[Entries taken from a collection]
'''
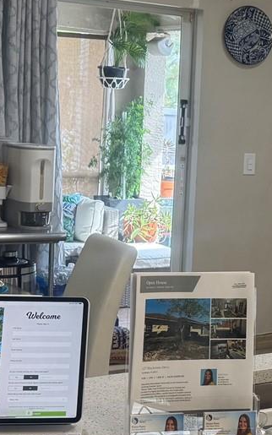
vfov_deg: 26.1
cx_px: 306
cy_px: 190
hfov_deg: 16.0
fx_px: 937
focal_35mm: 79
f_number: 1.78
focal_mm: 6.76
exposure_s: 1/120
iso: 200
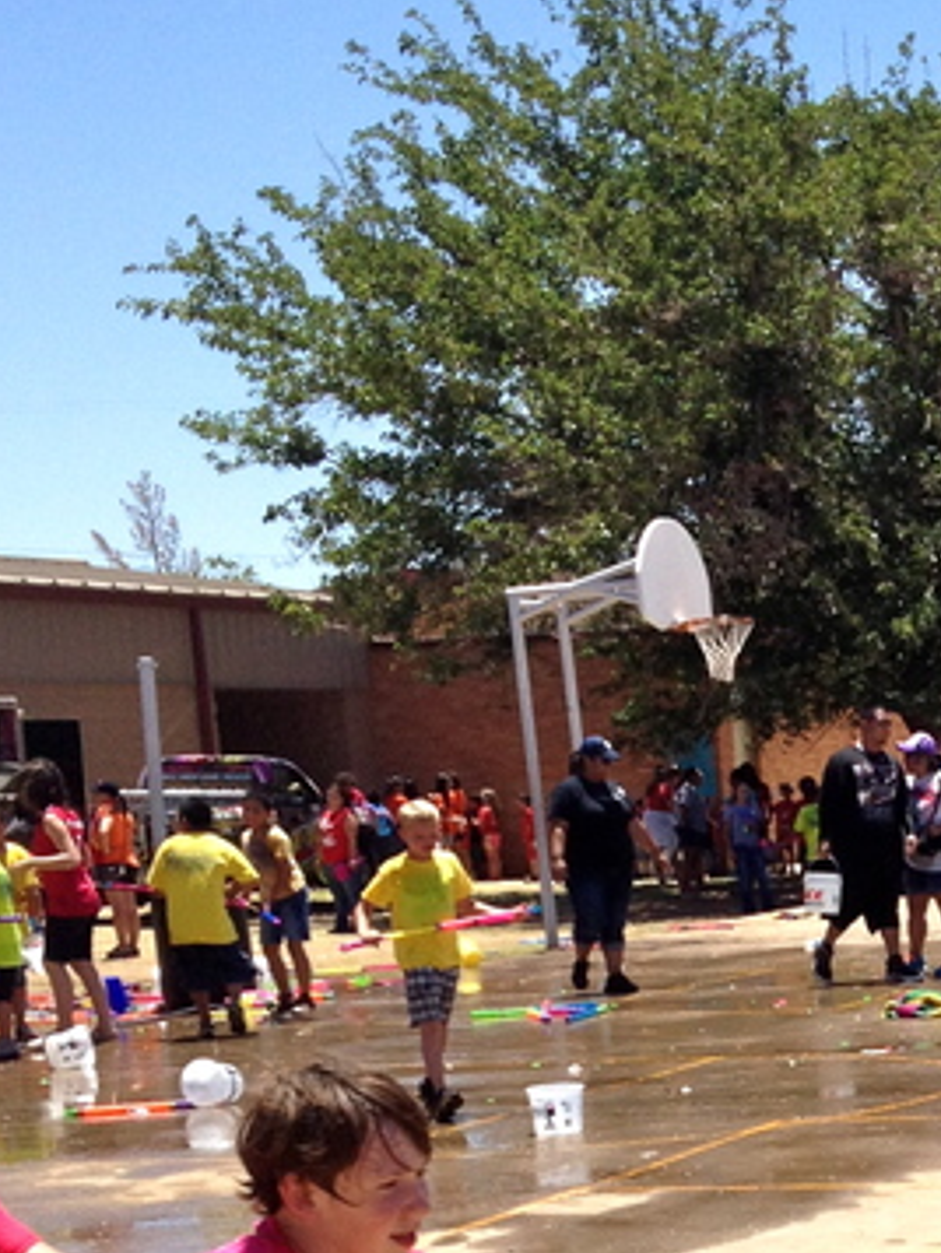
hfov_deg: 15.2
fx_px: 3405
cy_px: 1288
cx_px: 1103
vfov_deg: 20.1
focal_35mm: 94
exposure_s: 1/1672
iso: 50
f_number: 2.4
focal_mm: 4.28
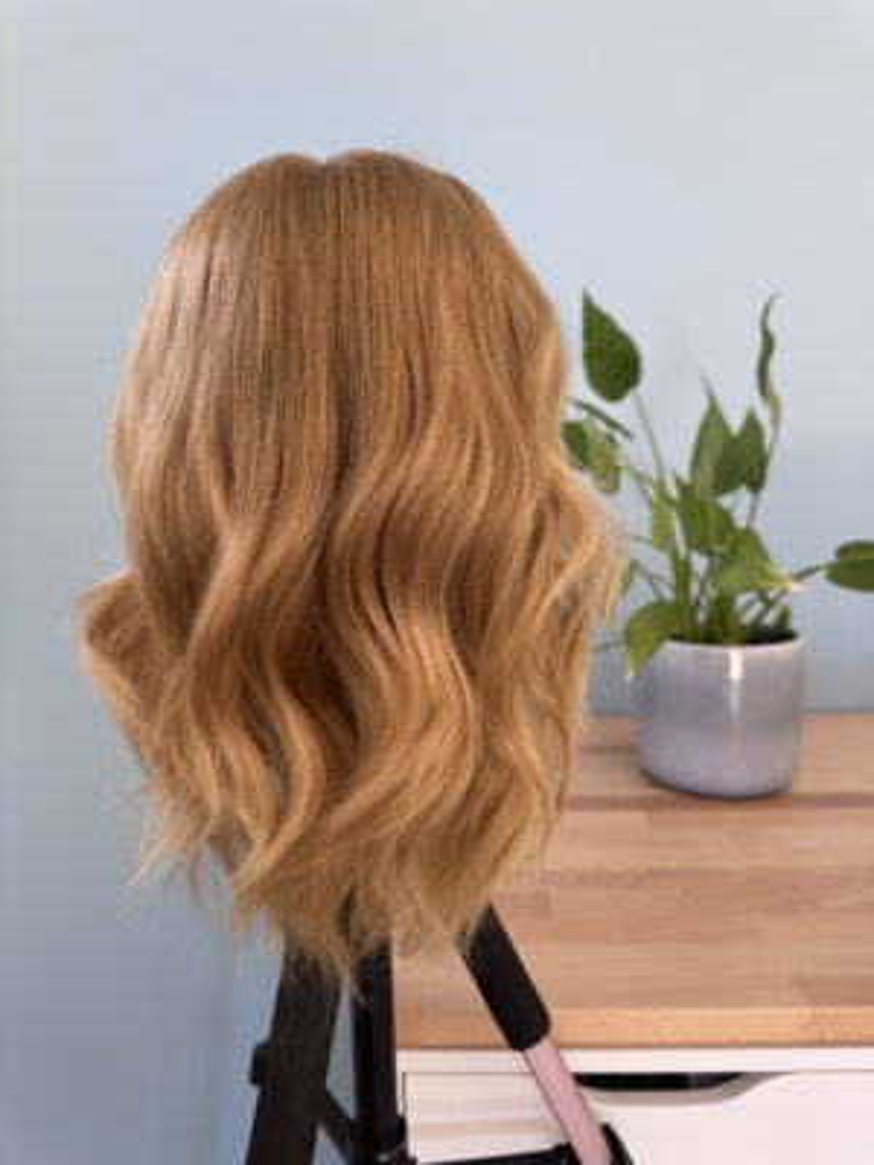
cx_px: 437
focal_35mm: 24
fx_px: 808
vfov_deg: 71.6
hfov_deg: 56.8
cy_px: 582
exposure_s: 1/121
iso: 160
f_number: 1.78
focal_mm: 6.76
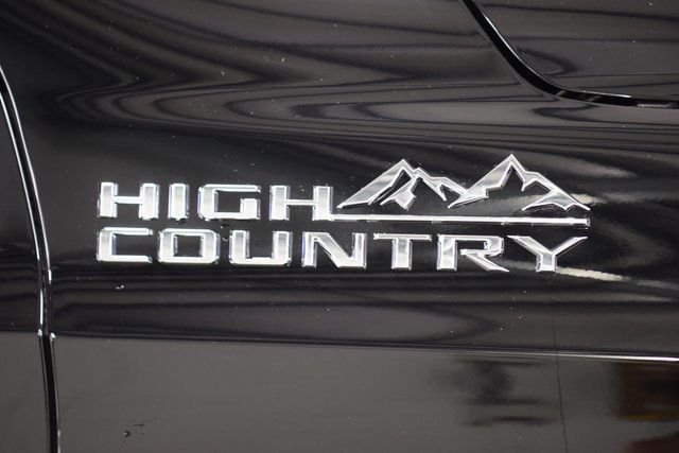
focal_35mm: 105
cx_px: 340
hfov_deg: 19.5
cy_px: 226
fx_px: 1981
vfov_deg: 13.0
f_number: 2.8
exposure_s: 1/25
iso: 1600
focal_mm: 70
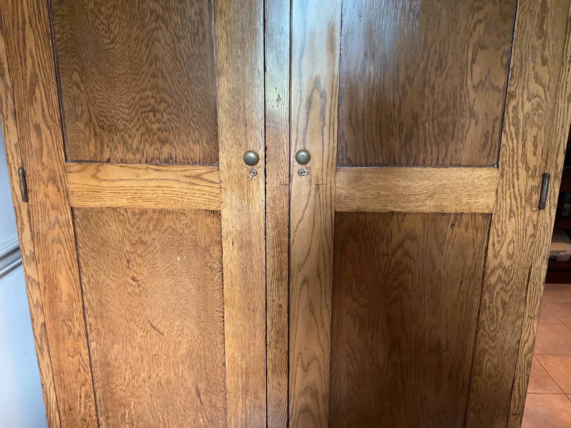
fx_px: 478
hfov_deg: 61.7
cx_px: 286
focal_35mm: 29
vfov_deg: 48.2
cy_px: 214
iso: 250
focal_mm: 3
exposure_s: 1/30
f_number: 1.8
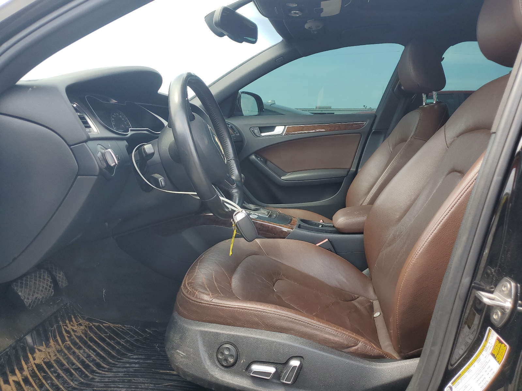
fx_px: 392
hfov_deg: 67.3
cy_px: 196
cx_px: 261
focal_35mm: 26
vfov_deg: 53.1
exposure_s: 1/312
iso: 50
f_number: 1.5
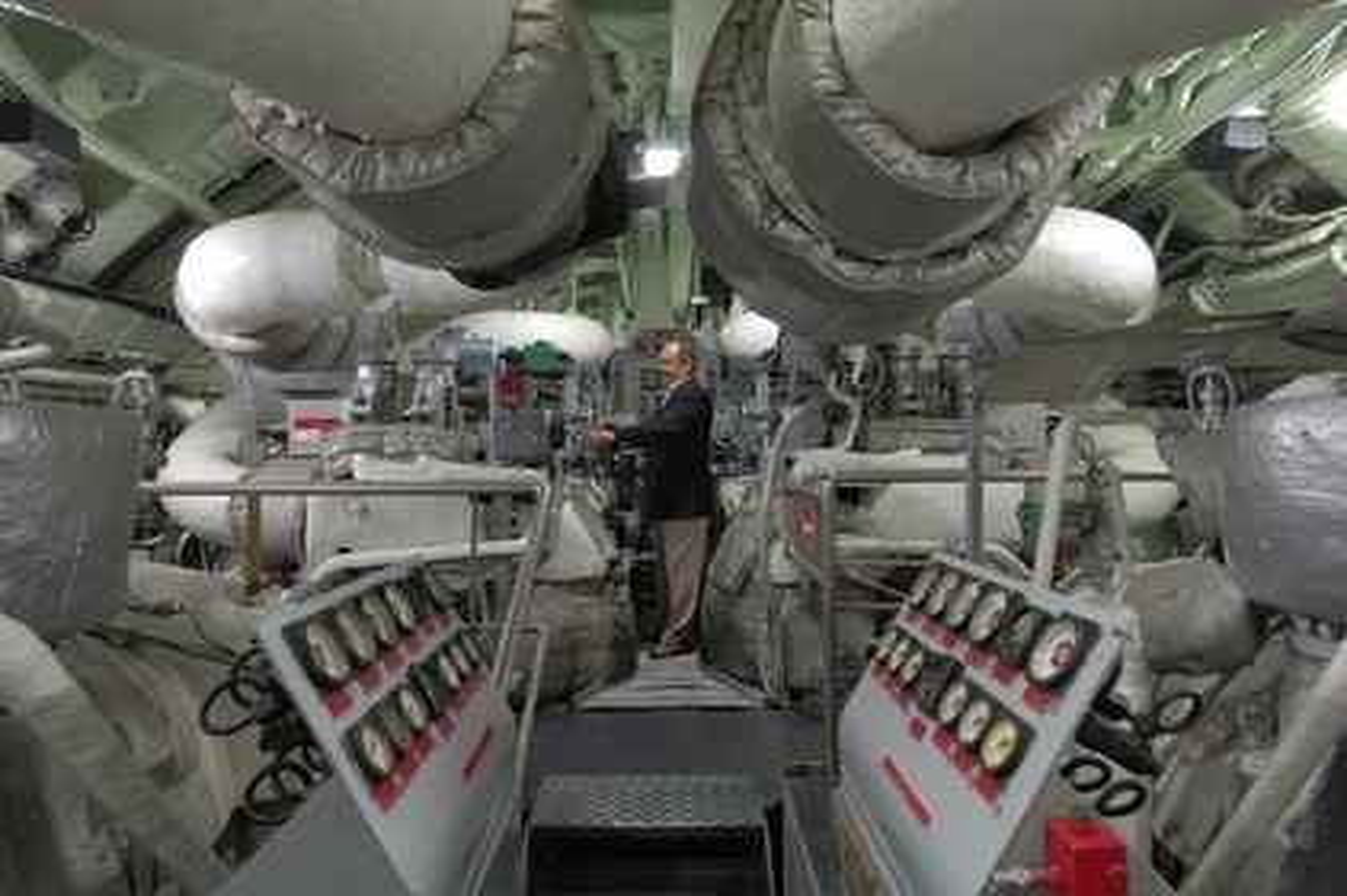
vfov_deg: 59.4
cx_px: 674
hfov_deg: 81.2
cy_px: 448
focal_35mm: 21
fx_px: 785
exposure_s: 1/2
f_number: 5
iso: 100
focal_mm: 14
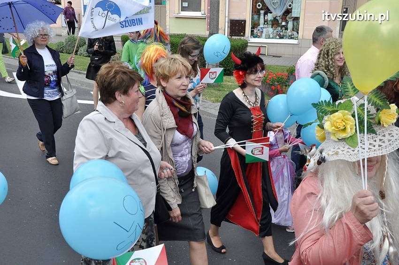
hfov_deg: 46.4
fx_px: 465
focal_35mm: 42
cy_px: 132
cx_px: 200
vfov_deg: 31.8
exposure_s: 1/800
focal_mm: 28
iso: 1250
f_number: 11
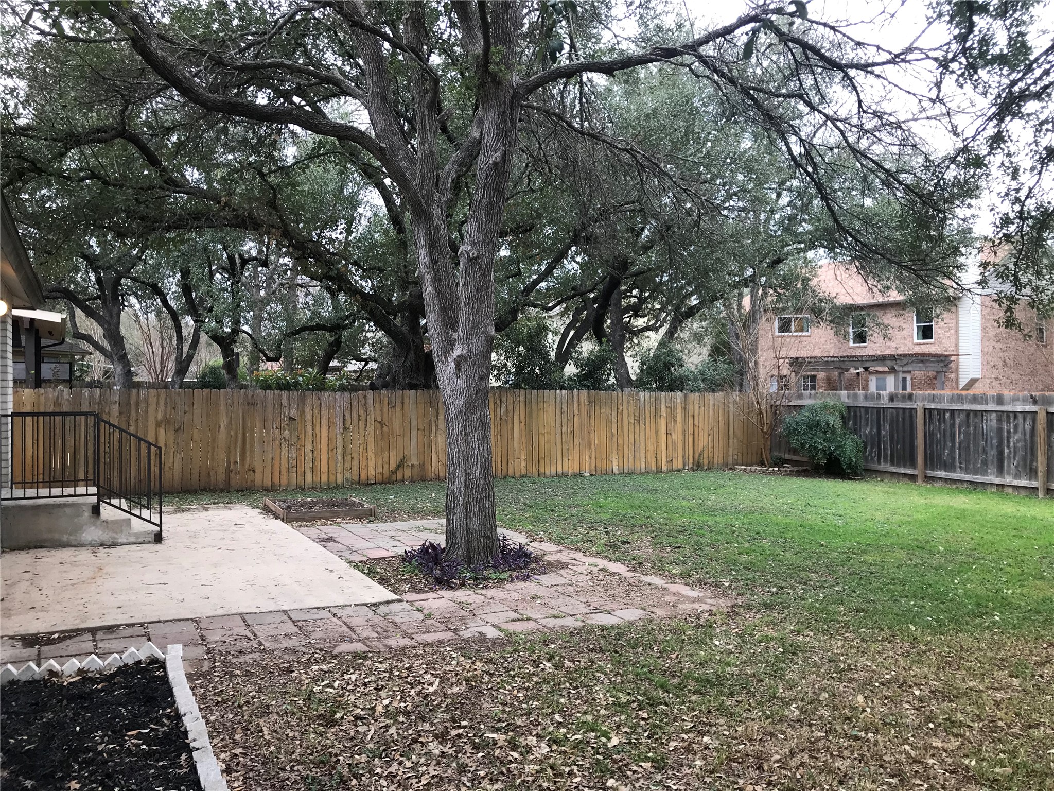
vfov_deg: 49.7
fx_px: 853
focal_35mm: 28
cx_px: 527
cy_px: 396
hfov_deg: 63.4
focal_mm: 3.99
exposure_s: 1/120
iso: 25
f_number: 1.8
'''
> _Problem requirements_:
Set every record down verbatim. No pictures belong in the copy.

> _Answer section_:
vfov_deg: 26.1
cx_px: 306
cy_px: 190
hfov_deg: 16.0
fx_px: 937
focal_35mm: 79
f_number: 1.78
focal_mm: 6.76
exposure_s: 1/120
iso: 200
hfov_deg: 15.2
fx_px: 3405
cy_px: 1288
cx_px: 1103
vfov_deg: 20.1
focal_35mm: 94
exposure_s: 1/1672
iso: 50
f_number: 2.4
focal_mm: 4.28
cx_px: 437
focal_35mm: 24
fx_px: 808
vfov_deg: 71.6
hfov_deg: 56.8
cy_px: 582
exposure_s: 1/121
iso: 160
f_number: 1.78
focal_mm: 6.76
focal_35mm: 105
cx_px: 340
hfov_deg: 19.5
cy_px: 226
fx_px: 1981
vfov_deg: 13.0
f_number: 2.8
exposure_s: 1/25
iso: 1600
focal_mm: 70
fx_px: 478
hfov_deg: 61.7
cx_px: 286
focal_35mm: 29
vfov_deg: 48.2
cy_px: 214
iso: 250
focal_mm: 3
exposure_s: 1/30
f_number: 1.8
fx_px: 392
hfov_deg: 67.3
cy_px: 196
cx_px: 261
focal_35mm: 26
vfov_deg: 53.1
exposure_s: 1/312
iso: 50
f_number: 1.5
vfov_deg: 59.4
cx_px: 674
hfov_deg: 81.2
cy_px: 448
focal_35mm: 21
fx_px: 785
exposure_s: 1/2
f_number: 5
iso: 100
focal_mm: 14
hfov_deg: 46.4
fx_px: 465
focal_35mm: 42
cy_px: 132
cx_px: 200
vfov_deg: 31.8
exposure_s: 1/800
focal_mm: 28
iso: 1250
f_number: 11
vfov_deg: 49.7
fx_px: 853
focal_35mm: 28
cx_px: 527
cy_px: 396
hfov_deg: 63.4
focal_mm: 3.99
exposure_s: 1/120
iso: 25
f_number: 1.8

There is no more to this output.